February 12, 2017 • Sticky Post

What causes Sudden Acquired Retinal Degeneration (SARD)?

Here, in a nutshell is my thesis as to the cause of SARD. You can read the details, below.

  • These dogs develop elevated estrogen levels
  • That estrogen permits excessive levels of calcium to enter the retinal cells
  • This calcium causes a seizure (vision loss)
  • and ultimately retinal cell death

Now for further details, I’m including an excerpt from one of my papers. For those of you who want to check my references, click the link. For those of you who don’t like reading medical jargon, there is a plain English translation down below.

Retinal activity during adrenal exhaustion

Dogs affected with SARD routinely present with signs suggestive of hypercortisolism (1,2,3,4,5) but only a minority are diagnosed with Cushing’s disease. (2,6) Early on, researchers speculated that this hypercortisolism was the physiological response to some unidentified stress. (5) SARD- affected dogs also demonstrate elevated levels of adrenal sex hormones (androstenedione, estradiol, progesterones, and testosterone) within the first year of blindness. (7,8) One explanation for this pattern of events is Selye’s model of stress adaptation, which describes the progression from adrenal gland hyperactivity to adrenal gland exhaustion (cortisol insufficiency and excessive estrogen production).

(snip)

 

Apoptosis is a common final pathway in multiple retinal disorders including SARD. (33) It is also prevalent in other systems such as the central nervous system and immune system. Apoptosis is modulated in these systems is by steroid hormones such as cortisol and sex hormones. (34,35)

Retinal photoreceptor cell membranes contain gated ion channels, which control the influx of calcium ions (Ca++) into these cells. In photoreceptor outer segments, Ca++ controls light adaptation. In photoreceptor inner segments, Ca++ regulates cell metabolism, glutamate release, gene expression, and cell death. (36)

In pathological conditions of steroid hormone excess, Ca++ influx increases. Elevations in intracellular calcium, along with pro-oxidants, neurotoxins, and ishchemia damage the cell mitochondria. Caspases and other apoptosis-inducing factors are then released, degrading cellular components. (37) In SARD cases, retinal abnormalities typically do not develop until weeks or months after SARD onset, indicating that apoptosis is not immediate. (2,3)

 

And here’s the translation in plain English

There are little doors into each retinal cell. These doors are called calcium channels. Normally, the doors open up for a split second, a small amount of calcium enters the cell, and the door closes. That small amount of calcium creates an electrical signal to the brain that we know as vision.

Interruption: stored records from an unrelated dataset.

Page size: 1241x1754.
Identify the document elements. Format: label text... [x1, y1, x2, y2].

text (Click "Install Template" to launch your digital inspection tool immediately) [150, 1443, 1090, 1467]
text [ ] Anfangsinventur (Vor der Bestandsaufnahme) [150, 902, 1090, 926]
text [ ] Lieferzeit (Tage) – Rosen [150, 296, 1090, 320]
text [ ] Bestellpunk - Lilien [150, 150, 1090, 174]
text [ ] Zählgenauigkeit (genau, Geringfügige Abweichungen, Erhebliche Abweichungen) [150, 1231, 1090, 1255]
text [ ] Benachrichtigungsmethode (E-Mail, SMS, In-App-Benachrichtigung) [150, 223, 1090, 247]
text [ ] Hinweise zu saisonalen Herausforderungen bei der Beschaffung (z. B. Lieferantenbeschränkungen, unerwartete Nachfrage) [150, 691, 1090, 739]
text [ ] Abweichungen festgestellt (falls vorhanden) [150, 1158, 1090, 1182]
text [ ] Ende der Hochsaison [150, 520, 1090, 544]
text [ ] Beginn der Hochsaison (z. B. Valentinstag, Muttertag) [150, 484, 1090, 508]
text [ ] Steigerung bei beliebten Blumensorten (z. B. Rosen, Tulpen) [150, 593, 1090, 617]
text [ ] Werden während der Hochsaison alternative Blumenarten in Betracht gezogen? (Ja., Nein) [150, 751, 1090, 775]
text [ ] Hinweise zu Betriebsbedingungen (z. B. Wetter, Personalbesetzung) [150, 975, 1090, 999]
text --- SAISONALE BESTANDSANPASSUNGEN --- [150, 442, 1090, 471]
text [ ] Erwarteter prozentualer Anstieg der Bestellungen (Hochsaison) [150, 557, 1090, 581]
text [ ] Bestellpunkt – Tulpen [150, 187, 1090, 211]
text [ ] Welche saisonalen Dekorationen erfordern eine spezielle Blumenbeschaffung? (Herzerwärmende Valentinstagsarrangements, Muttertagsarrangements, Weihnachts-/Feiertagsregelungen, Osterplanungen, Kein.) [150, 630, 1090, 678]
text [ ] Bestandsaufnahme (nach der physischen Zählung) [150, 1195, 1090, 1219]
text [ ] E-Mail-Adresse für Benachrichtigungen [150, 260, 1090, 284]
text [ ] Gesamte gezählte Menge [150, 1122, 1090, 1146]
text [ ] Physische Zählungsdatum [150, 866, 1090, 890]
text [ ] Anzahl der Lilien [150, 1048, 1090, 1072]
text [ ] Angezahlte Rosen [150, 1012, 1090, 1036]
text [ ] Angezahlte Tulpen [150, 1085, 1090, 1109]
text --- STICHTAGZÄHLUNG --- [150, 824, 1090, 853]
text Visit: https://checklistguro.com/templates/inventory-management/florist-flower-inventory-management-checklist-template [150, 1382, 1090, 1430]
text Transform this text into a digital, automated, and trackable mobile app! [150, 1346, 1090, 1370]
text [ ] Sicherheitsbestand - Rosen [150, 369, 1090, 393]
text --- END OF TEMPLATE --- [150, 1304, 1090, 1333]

When estrogen levels are high, as they are in SARD dogs, the calcium channels remain open longer and much more calcium enters the cells. This excessive calcium causes an extensive electrical signal to move through the retina, throwing it into a seizure. This is when communication to the brain is interrupted and vision is suddenly lost. The retinal cells are not dead at that point. They are simply unable to communicate with the brain. Over time, the overabundance of calcium damages the mitochondria, the little organs inside the cell. Once the mitochondria are damaged a self-destruct message called apoptosis is initiated, and the retinal cells are finally destroyed.

 

My thesis is actually supported by much research published by the veterinary ophthalmology community, as you can see by the other works I reference. It’s likely, however, that your veterinary ophthalmologist did not inform you about my work. That will be a topic for another blog post.

I have followed hundreds of SARD cases in the past 15 years. There is a clear correlation between the incidence of SARD and elevated levels of adrenal estrogen. The estrogen levels can be brought down to normal levels with hormone replacement therapy. This offers the best chance for a comfortable life. You and your dog should not have to suffer.